┌─ INPUT FOR THIS TASK

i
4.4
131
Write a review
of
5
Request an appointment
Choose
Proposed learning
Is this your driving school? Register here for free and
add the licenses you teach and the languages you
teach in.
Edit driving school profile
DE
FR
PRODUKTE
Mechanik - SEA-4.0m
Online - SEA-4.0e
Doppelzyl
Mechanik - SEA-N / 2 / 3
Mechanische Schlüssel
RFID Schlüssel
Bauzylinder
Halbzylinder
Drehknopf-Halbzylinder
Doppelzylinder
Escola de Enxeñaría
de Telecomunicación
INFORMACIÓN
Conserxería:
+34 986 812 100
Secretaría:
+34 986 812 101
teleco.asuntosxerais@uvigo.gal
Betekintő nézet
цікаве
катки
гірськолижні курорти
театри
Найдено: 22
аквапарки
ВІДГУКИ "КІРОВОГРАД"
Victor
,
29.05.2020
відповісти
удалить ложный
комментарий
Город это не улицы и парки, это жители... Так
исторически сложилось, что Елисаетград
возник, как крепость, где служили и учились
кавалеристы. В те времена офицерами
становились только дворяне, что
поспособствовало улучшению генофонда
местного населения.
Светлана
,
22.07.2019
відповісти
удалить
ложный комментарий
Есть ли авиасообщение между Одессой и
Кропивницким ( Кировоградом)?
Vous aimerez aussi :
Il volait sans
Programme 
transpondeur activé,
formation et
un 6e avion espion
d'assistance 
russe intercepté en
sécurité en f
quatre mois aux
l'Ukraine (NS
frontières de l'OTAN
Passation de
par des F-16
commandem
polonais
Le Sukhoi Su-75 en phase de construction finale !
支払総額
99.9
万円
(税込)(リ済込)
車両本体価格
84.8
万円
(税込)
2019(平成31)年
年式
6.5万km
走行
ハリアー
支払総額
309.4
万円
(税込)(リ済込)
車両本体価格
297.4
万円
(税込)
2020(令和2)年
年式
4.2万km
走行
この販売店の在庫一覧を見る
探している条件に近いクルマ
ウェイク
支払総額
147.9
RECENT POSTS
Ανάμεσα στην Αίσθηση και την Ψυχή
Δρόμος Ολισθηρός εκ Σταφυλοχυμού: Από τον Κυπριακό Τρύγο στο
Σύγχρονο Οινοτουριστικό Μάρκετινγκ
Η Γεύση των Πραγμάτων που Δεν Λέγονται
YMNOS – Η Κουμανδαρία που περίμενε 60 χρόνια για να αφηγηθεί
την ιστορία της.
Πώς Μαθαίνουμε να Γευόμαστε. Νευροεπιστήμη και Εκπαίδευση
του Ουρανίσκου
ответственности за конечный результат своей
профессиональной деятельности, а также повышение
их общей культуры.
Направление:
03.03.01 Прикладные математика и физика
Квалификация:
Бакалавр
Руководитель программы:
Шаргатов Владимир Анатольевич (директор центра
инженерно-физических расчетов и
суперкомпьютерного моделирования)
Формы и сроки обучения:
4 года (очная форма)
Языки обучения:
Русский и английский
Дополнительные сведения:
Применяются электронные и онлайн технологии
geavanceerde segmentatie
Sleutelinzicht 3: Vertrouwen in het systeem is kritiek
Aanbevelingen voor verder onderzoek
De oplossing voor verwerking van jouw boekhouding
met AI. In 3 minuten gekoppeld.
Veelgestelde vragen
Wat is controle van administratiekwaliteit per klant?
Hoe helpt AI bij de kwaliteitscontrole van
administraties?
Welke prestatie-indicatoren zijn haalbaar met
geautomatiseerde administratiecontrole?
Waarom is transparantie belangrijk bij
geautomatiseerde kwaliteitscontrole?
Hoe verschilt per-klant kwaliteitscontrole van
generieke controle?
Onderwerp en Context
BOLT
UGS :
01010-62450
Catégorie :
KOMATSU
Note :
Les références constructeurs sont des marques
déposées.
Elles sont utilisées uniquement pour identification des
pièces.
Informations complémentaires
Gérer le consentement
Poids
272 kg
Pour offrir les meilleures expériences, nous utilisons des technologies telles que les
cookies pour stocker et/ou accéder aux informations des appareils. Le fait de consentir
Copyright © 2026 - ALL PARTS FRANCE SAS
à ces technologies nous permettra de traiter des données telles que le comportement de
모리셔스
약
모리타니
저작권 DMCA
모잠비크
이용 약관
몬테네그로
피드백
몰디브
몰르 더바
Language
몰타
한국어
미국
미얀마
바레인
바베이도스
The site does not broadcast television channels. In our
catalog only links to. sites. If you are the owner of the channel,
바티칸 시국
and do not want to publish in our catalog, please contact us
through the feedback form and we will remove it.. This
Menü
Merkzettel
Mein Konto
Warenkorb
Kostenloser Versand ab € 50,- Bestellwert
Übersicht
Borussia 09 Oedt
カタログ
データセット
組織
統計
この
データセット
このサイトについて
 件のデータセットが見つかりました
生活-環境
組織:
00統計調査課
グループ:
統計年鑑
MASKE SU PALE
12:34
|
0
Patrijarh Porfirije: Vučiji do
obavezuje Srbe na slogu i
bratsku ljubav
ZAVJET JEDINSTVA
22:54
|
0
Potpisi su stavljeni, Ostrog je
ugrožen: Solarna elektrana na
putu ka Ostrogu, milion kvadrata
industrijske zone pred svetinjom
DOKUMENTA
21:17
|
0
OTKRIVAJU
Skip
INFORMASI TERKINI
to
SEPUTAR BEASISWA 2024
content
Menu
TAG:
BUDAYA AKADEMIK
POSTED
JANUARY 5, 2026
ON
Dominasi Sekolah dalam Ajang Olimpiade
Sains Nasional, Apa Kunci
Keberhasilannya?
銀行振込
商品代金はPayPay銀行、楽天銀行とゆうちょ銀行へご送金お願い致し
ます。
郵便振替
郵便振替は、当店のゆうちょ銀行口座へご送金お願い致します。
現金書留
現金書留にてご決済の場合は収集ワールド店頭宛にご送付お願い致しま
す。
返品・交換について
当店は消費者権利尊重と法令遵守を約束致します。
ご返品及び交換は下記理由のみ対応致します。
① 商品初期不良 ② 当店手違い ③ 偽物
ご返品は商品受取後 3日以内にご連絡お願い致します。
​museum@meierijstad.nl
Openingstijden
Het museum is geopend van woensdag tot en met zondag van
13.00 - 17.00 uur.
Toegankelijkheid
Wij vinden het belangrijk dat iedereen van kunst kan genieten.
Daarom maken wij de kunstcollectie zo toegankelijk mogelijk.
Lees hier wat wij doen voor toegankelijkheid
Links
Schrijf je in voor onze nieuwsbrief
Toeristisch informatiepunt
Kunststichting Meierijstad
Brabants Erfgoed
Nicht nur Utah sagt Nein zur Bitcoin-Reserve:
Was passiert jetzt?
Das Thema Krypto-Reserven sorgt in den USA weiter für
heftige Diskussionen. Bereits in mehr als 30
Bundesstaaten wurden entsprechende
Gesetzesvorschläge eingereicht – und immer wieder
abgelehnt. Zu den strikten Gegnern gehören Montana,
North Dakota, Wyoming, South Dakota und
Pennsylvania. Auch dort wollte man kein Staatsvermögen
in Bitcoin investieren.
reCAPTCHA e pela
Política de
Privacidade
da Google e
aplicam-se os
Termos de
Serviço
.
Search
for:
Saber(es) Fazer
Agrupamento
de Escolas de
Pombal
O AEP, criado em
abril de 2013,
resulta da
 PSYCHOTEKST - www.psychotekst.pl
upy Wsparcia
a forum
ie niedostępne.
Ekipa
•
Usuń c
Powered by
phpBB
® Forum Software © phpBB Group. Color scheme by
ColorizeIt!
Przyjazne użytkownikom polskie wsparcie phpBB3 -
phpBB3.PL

└─

DESCRIPTION OF THE TASK: Search the data above for "ложный" and copy every line where it turns up.

OUTPUT BELOW:
удалить ложный
ложный комментарий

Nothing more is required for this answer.